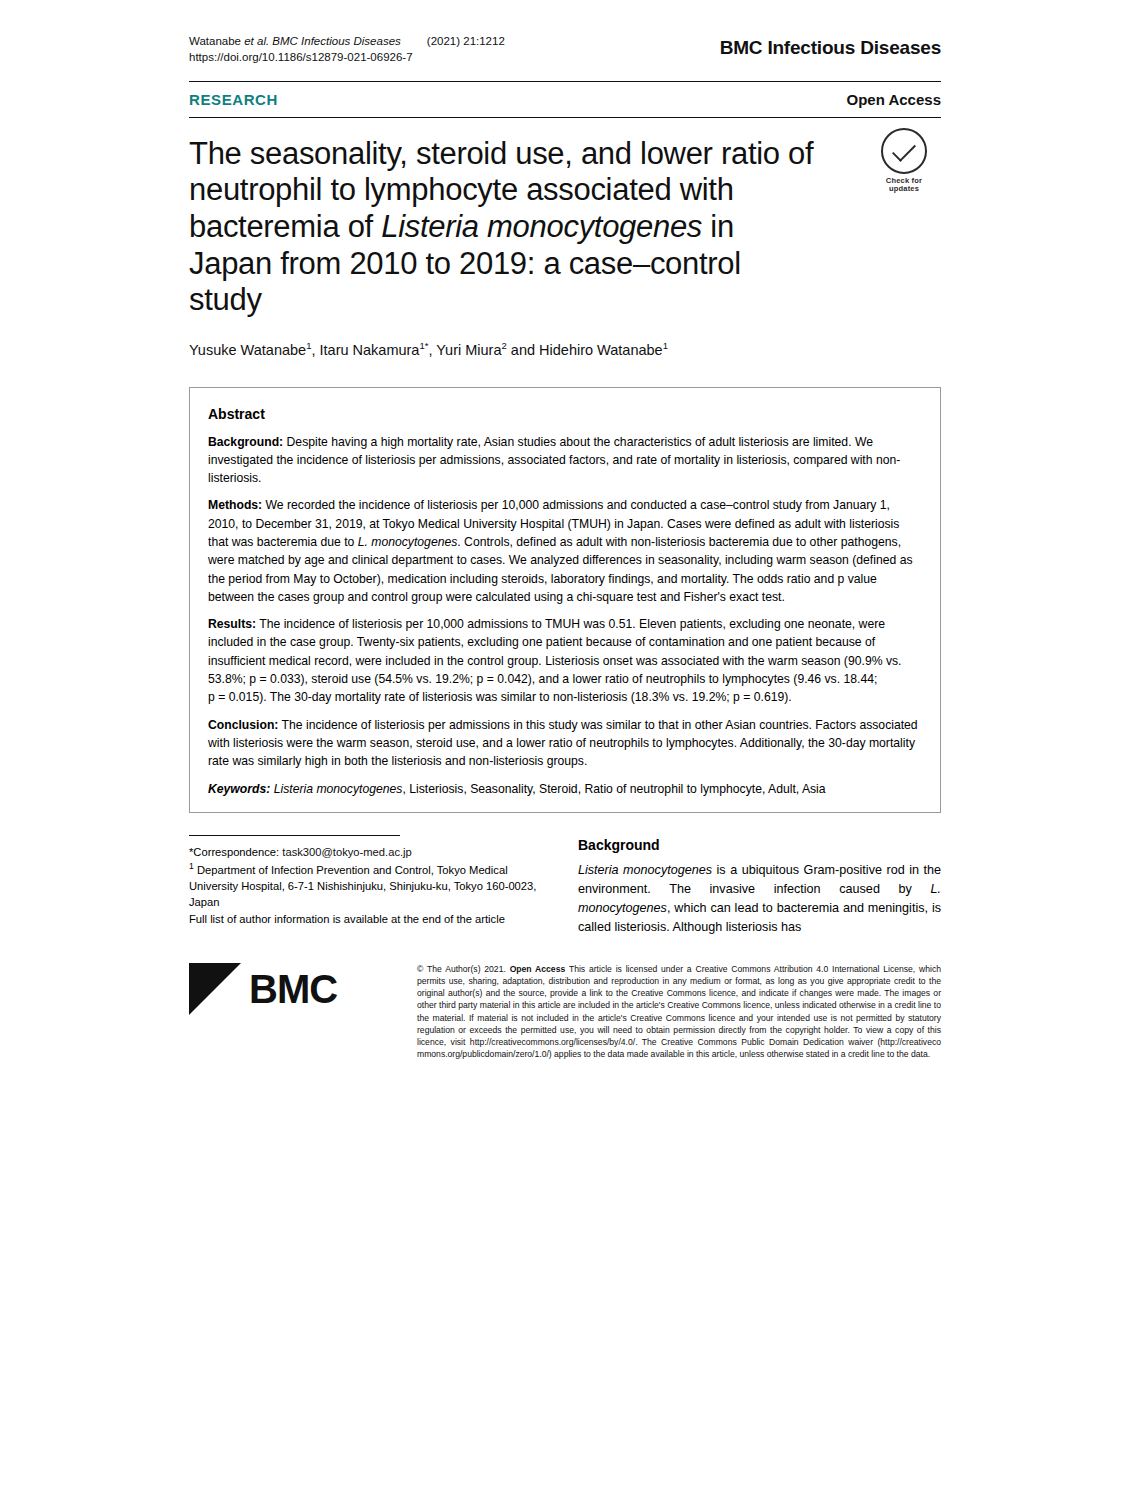Watanabe et al. BMC Infectious Diseases(2021) 21:1212
https://doi.org/10.1186/s12879-021-06926-7
BMC Infectious Diseases
Research
Open Access
Check for
updates
The seasonality, steroid use, and lower ratio of neutrophil to lymphocyte associated with bacteremia of Listeria monocytogenes in Japan from 2010 to 2019: a case–control study
Yusuke Watanabe1, Itaru Nakamura1*, Yuri Miura2 and Hidehiro Watanabe1
Abstract
Background: Despite having a high mortality rate, Asian studies about the characteristics of adult listeriosis are limited. We investigated the incidence of listeriosis per admissions, associated factors, and rate of mortality in listeriosis, compared with non-listeriosis.
Methods: We recorded the incidence of listeriosis per 10,000 admissions and conducted a case–control study from January 1, 2010, to December 31, 2019, at Tokyo Medical University Hospital (TMUH) in Japan. Cases were defined as adult with listeriosis that was bacteremia due to L. monocytogenes. Controls, defined as adult with non-listeriosis bacteremia due to other pathogens, were matched by age and clinical department to cases. We analyzed differences in seasonality, including warm season (defined as the period from May to October), medication including steroids, laboratory findings, and mortality. The odds ratio and p value between the cases group and control group were calculated using a chi-square test and Fisher's exact test.
Results: The incidence of listeriosis per 10,000 admissions to TMUH was 0.51. Eleven patients, excluding one neonate, were included in the case group. Twenty-six patients, excluding one patient because of contamination and one patient because of insufficient medical record, were included in the control group. Listeriosis onset was associated with the warm season (90.9% vs. 53.8%; p = 0.033), steroid use (54.5% vs. 19.2%; p = 0.042), and a lower ratio of neutrophils to lymphocytes (9.46 vs. 18.44; p = 0.015). The 30-day mortality rate of listeriosis was similar to non-listeriosis (18.3% vs. 19.2%; p = 0.619).
Conclusion: The incidence of listeriosis per admissions in this study was similar to that in other Asian countries. Factors associated with listeriosis were the warm season, steroid use, and a lower ratio of neutrophils to lymphocytes. Additionally, the 30-day mortality rate was similarly high in both the listeriosis and non-listeriosis groups.
Keywords: Listeria monocytogenes, Listeriosis, Seasonality, Steroid, Ratio of neutrophil to lymphocyte, Adult, Asia
*Correspondence: task300@tokyo-med.ac.jp
1 Department of Infection Prevention and Control, Tokyo Medical University Hospital, 6-7-1 Nishishinjuku, Shinjuku-ku, Tokyo 160-0023, Japan
Full list of author information is available at the end of the article
Background
Listeria monocytogenes is a ubiquitous Gram-positive rod in the environment. The invasive infection caused by L. monocytogenes, which can lead to bacteremia and meningitis, is called listeriosis. Although listeriosis has
BMC
© The Author(s) 2021. Open Access This article is licensed under a Creative Commons Attribution 4.0 International License, which permits use, sharing, adaptation, distribution and reproduction in any medium or format, as long as you give appropriate credit to the original author(s) and the source, provide a link to the Creative Commons licence, and indicate if changes were made. The images or other third party material in this article are included in the article's Creative Commons licence, unless indicated otherwise in a credit line to the material. If material is not included in the article's Creative Commons licence and your intended use is not permitted by statutory regulation or exceeds the permitted use, you will need to obtain permission directly from the copyright holder. To view a copy of this licence, visit http://creativecommons.org/licenses/by/4.0/. The Creative Commons Public Domain Dedication waiver (http://creativeco mmons.org/publicdomain/zero/1.0/) applies to the data made available in this article, unless otherwise stated in a credit line to the data.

## TASK GOAL
Which lines of the records above contain the word "Listeria"? Report each one.

## RESPONSE AREA
The seasonality, steroid use, and lower ratio of neutrophil to lymphocyte associated with bacteremia of Listeria monocytogenes in Japan from 2010 to 2019: a case–control study
Keywords: Listeria monocytogenes, Listeriosis, Seasonality, Steroid, Ratio of neutrophil to lymphocyte, Adult, Asia
Listeria monocytogenes is a ubiquitous Gram-positive rod in the environment. The invasive infection caused by L. monocytogenes, which can lead to bacteremia and meningitis, is called listeriosis. Although listeriosis has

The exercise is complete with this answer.